Last week, the ISCA made headlines after Sarjerao Nimse, its former president, threatened to drag it to court for expelling him from its primary membership. The expulsion – unprecedented in ISCA’s 103-year history – evoked strong criticism from top scientists.
Now, Umesh Lavania, a CSIR emeritus scientist at the University of Lucknow, has accused ISCA of manipulating the president’s election for 2017-18 and has demanded a re-poll.
The election in question was held in December 2015. The results were announced in January 2016 naming Achyuta Samanta, founder of the privately-owned Kalinga Institute of Industrial Technology (KIIT) in Bhubaneswar, as the ISCA president-elect for 2017-18.
Lavania, who was the other candidate for the post, has urged current ISCA president Narayana Rao to set aside the results and hold elections afresh. He has also appealed to DST secretary Ashutosh Sharma to intervene and take necessary action.
“I am willing to furnish all documentary evidence in support of my contention that this election was manipulated by vested interests occupying important offices in the ISCA administration,” he said in his letter to the DST secretary and copied to Prime Minister Narendra Modi.
In a separate letter to Modi last week, Lavania said that “total lack of transparency in elections and non-observance of minimum ethical practices by the national science body is a serious matter that requires intervention by top authorities to save it from further deterioration”.
Giving details, Lavania pointed out that the voting for president was by postal ballot and the ballot papers were photocopies that were neither numbered nor serialized.
“Counting of ballots was done closed door by two members of the Executive Committee — who themselves were voters — without allowing me or my representative to be present despite repeated requests,” Lavania said. “This is in utter violation of democratic and ethical practices.”
Lavania complained that while ISCA did not even inform him of the date and place of counting, its Bhubaneswar chapter held a seminar at KIIT while the voting process was still on.
“This is in total violation of standard code of conduct because Samanta, as the founder of the KIIT and a contester for the president’s post, hosted this seminar extending hospitality to the Council members who were, in fact, the voters,” he said.

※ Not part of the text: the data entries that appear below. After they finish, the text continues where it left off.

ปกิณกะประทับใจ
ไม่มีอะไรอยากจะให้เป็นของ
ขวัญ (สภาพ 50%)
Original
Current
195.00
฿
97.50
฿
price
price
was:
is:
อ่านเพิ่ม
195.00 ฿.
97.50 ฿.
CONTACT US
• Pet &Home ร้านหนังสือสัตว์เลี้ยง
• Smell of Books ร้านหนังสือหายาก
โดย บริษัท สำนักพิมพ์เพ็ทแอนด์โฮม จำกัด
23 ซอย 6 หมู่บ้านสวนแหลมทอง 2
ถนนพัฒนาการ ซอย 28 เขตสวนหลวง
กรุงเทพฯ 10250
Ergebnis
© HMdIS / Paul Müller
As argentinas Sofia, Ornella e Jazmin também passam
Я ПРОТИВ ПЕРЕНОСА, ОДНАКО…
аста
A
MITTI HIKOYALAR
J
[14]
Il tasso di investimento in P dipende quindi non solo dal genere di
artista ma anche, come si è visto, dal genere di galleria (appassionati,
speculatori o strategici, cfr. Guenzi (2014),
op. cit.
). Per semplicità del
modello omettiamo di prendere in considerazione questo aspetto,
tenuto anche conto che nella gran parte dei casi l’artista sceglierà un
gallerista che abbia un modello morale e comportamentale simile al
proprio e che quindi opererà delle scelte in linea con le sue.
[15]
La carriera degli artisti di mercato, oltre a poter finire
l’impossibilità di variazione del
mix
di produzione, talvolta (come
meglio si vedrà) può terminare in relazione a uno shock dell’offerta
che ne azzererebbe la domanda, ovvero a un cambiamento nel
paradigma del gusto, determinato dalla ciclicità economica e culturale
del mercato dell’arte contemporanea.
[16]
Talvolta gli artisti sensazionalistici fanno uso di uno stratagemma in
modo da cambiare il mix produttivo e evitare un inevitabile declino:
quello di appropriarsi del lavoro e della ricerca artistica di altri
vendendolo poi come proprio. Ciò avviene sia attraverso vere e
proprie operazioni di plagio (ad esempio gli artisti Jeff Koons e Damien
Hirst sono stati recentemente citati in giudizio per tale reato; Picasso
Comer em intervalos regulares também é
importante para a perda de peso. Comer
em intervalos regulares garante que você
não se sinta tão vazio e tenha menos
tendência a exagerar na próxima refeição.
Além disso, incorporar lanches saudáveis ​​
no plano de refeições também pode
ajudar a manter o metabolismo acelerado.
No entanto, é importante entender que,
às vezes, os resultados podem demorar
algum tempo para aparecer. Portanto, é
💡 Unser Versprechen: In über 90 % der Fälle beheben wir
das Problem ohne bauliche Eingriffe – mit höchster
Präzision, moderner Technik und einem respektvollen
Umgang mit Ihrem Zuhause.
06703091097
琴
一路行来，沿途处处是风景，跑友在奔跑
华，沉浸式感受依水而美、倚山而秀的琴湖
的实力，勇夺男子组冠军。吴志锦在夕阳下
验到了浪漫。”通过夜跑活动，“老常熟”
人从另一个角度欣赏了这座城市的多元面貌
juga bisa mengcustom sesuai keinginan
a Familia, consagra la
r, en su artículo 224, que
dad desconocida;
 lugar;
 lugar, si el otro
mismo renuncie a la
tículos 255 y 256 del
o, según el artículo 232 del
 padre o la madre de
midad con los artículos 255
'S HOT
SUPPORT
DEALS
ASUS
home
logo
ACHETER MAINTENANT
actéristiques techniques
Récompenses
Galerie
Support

While admitting that the work by Samanta as a social entrepreneur towards the cause of education of the under-privileged was commendable, Lavania said there is no information about his contribution to science itself, a pre-requisite to head India’s oldest science body like ISCA.
“I do not know if he has a formal PhD degree, or has published any scientific paper,” Lavania said, adding that he is awaiting response from tehe ISCA to his RTI application demanding answers for these.
Efforts by IANS to obtain this information and get his comments for the alleged manipulation of his election failed since Samanta did not respond to repeated emails and telephone calls.
“In the absence of justified answer to the questions raised, the election to the office of the General President of ISCA for the year 2017-18 may be set aside and the election be held afresh,” Lavania said in his letters.
With issues such as the disputed election of the new president and the controversial sacking of its past president in the backdrop, the upcoming meeting of the ISCA Executive Council in Kolkata on May 14 is expected to be stormy.